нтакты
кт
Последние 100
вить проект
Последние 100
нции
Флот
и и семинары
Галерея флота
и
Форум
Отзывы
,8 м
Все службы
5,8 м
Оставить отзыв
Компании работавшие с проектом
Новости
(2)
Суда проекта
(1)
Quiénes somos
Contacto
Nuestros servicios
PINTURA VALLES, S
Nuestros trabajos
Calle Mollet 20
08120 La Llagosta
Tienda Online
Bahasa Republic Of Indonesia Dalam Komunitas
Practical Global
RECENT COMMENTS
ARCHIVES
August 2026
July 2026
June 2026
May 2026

————————

What is expected: Put every line of text from the rows above into a two-column Markdown table headed No. and Text, numbering the lines in order and skipping any blank ones.

Exercise result:
| No. | Text |
|---|---|
| 1 | нтакты |
| 2 | кт |
| 3 | Последние 100 |
| 4 | вить проект |
| 5 | Последние 100 |
| 6 | нции |
| 7 | Флот |
| 8 | и и семинары |
| 9 | Галерея флота |
| 10 | и |
| 11 | Форум |
| 12 | Отзывы |
| 13 | ,8 м |
| 14 | Все службы |
| 15 | 5,8 м |
| 16 | Оставить отзыв |
| 17 | Компании работавшие с проектом |
| 18 | Новости |
| 19 | (2) |
| 20 | Суда проекта |
| 21 | (1) |
| 22 | Quiénes somos |
| 23 | Contacto |
| 24 | Nuestros servicios |
| 25 | PINTURA VALLES, S |
| 26 | Nuestros trabajos |
| 27 | Calle Mollet 20 |
| 28 | 08120 La Llagosta |
| 29 | Tienda Online |
| 30 | Bahasa Republic Of Indonesia Dalam Komunitas |
| 31 | Practical Global |
| 32 | RECENT COMMENTS |
| 33 | ARCHIVES |
| 34 | August 2026 |
| 35 | July 2026 |
| 36 | June 2026 |
| 37 | May 2026 |